Every record below must be retyped exactly, with the pictures left out.

RECORD EXCERPTS:
+++

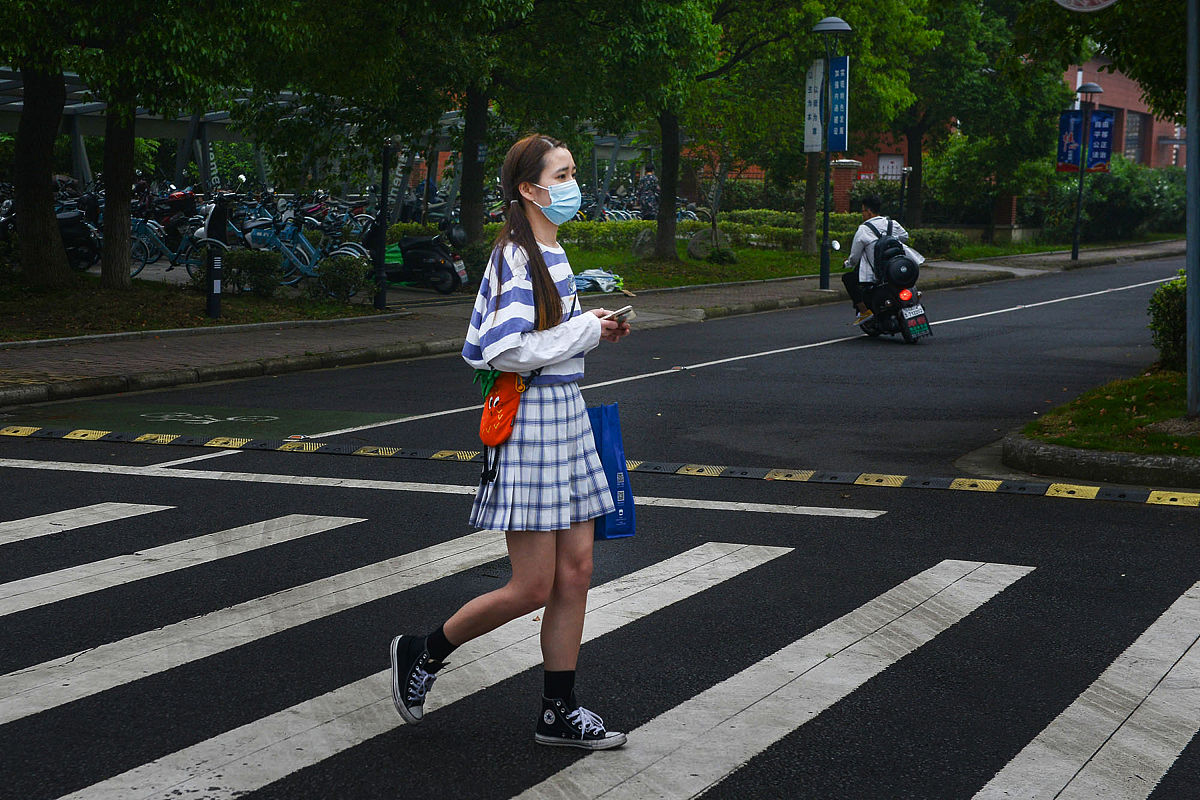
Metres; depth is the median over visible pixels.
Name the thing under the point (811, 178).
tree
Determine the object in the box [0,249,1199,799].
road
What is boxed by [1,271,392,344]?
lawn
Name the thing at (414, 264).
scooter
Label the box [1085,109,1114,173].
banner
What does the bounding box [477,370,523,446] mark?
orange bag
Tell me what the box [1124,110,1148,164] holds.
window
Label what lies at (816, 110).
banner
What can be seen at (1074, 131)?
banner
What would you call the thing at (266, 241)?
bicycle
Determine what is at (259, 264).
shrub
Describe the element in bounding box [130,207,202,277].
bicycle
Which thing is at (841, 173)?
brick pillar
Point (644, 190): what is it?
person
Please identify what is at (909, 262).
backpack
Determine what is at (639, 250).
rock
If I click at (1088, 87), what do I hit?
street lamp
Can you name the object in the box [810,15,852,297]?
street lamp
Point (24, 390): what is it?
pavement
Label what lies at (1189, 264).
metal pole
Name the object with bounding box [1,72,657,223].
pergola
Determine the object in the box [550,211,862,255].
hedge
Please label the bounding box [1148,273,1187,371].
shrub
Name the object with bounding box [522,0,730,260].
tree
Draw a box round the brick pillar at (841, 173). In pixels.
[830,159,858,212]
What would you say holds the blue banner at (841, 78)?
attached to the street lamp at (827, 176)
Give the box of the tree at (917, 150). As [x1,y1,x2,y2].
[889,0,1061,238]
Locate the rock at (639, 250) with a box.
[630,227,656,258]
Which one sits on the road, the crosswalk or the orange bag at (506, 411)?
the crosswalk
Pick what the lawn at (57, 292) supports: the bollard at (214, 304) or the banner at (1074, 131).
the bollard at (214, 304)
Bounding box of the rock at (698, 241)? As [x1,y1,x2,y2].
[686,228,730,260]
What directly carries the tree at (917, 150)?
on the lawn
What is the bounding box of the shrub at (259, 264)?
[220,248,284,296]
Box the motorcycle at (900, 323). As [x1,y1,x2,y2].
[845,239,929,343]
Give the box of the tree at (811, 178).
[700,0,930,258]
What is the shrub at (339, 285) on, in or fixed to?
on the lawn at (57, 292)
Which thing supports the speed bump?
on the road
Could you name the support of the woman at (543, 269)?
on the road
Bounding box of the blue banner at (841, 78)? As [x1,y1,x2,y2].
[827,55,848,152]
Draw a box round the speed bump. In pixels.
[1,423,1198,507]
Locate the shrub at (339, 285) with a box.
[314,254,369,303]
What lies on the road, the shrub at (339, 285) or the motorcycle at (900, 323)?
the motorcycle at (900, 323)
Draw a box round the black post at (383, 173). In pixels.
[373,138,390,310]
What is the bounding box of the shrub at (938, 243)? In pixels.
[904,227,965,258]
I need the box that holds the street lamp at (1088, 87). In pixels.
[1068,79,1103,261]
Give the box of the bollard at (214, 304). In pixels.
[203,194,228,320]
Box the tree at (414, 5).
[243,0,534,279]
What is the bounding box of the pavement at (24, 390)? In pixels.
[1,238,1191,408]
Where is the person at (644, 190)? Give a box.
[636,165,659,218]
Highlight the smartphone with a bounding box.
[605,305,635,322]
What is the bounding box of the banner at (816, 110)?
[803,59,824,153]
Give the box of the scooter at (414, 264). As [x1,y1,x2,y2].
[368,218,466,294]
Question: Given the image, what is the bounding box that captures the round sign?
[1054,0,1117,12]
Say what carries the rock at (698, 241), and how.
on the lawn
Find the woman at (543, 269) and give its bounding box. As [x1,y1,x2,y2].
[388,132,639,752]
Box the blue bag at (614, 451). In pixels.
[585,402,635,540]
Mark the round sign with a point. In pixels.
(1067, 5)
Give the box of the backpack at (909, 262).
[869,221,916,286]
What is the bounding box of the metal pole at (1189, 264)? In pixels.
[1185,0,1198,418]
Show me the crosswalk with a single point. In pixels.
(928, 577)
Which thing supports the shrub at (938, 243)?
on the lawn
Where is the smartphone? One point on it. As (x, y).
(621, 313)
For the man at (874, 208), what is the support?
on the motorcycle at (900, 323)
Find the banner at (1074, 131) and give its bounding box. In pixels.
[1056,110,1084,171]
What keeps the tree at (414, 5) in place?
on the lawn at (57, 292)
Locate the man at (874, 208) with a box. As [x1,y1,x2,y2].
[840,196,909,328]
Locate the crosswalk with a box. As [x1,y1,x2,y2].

+++

OUTPUT FOR THIS TASK:
Metres; depth is the median over visible pixels.
Name the thing under the point (811, 178).
tree
Determine the object in the box [0,249,1199,799].
road
What is boxed by [1,271,392,344]?
lawn
Name the thing at (414, 264).
scooter
Label the box [1085,109,1114,173].
banner
What does the bounding box [477,370,523,446] mark?
orange bag
Tell me what the box [1124,110,1148,164] holds.
window
Label what lies at (816, 110).
banner
What can be seen at (1074, 131)?
banner
What would you call the thing at (266, 241)?
bicycle
Determine what is at (259, 264).
shrub
Describe the element in bounding box [130,207,202,277].
bicycle
Which thing is at (841, 173)?
brick pillar
Point (644, 190): what is it?
person
Please identify what is at (909, 262).
backpack
Determine what is at (639, 250).
rock
If I click at (1088, 87), what do I hit?
street lamp
Can you name the object in the box [810,15,852,297]?
street lamp
Point (24, 390): what is it?
pavement
Label what lies at (1189, 264).
metal pole
Name the object with bounding box [1,72,657,223].
pergola
Determine the object in the box [550,211,862,255].
hedge
Please label the bounding box [1148,273,1187,371].
shrub
Name the object with bounding box [522,0,730,260].
tree
Draw a box round the brick pillar at (841, 173). In pixels.
[830,159,858,212]
What would you say holds the blue banner at (841, 78)?
attached to the street lamp at (827, 176)
Give the box of the tree at (917, 150). As [x1,y1,x2,y2].
[889,0,1061,238]
Locate the rock at (639, 250) with a box.
[630,227,656,258]
Which one sits on the road, the crosswalk or the orange bag at (506, 411)?
the crosswalk
Pick what the lawn at (57, 292) supports: the bollard at (214, 304) or the banner at (1074, 131).
the bollard at (214, 304)
Bounding box of the rock at (698, 241)? As [x1,y1,x2,y2].
[686,228,730,260]
What directly carries the tree at (917, 150)?
on the lawn
What is the bounding box of the shrub at (259, 264)?
[220,248,284,296]
Box the motorcycle at (900, 323). As [x1,y1,x2,y2].
[845,239,929,343]
Give the box of the tree at (811, 178).
[700,0,930,258]
What is the shrub at (339, 285) on, in or fixed to?
on the lawn at (57, 292)
Which thing supports the speed bump?
on the road
Could you name the support of the woman at (543, 269)?
on the road
Bounding box of the blue banner at (841, 78)? As [x1,y1,x2,y2].
[827,55,848,152]
Draw a box round the speed bump. In pixels.
[1,423,1198,507]
Locate the shrub at (339, 285) with a box.
[314,254,369,303]
What lies on the road, the shrub at (339, 285) or the motorcycle at (900, 323)?
the motorcycle at (900, 323)
Draw a box round the black post at (383, 173). In pixels.
[373,138,390,310]
What is the bounding box of the shrub at (938, 243)? In pixels.
[904,227,965,258]
I need the box that holds the street lamp at (1088, 87). In pixels.
[1068,79,1103,261]
Give the box of the bollard at (214, 304). In pixels.
[203,194,228,320]
Box the tree at (414, 5).
[243,0,534,279]
What is the bounding box of the pavement at (24, 390)? In pixels.
[1,238,1191,408]
Where is the person at (644, 190)? Give a box.
[636,165,659,218]
Highlight the smartphone with a bounding box.
[605,305,635,322]
What is the bounding box of the banner at (816, 110)?
[803,59,824,153]
Give the box of the scooter at (414, 264). As [x1,y1,x2,y2].
[368,218,466,294]
Question: Given the image, what is the bounding box that captures the round sign?
[1054,0,1117,12]
Say what carries the rock at (698, 241), and how.
on the lawn
Find the woman at (543, 269) and give its bounding box. As [x1,y1,x2,y2].
[388,132,639,752]
Box the blue bag at (614, 451). In pixels.
[585,402,635,540]
Mark the round sign with a point. In pixels.
(1067, 5)
Give the box of the backpack at (909, 262).
[869,221,916,286]
What is the bounding box of the metal pole at (1189, 264)? In pixels.
[1185,0,1198,418]
Show me the crosswalk with a single point. In pixels.
(928, 577)
Which thing supports the shrub at (938, 243)?
on the lawn
Where is the smartphone? One point on it. As (x, y).
(621, 313)
For the man at (874, 208), what is the support?
on the motorcycle at (900, 323)
Find the banner at (1074, 131) and give its bounding box. In pixels.
[1056,110,1084,171]
What keeps the tree at (414, 5) in place?
on the lawn at (57, 292)
Locate the man at (874, 208) with a box. As [x1,y1,x2,y2].
[840,196,909,328]
Locate the crosswalk with a box. As [x1,y1,x2,y2].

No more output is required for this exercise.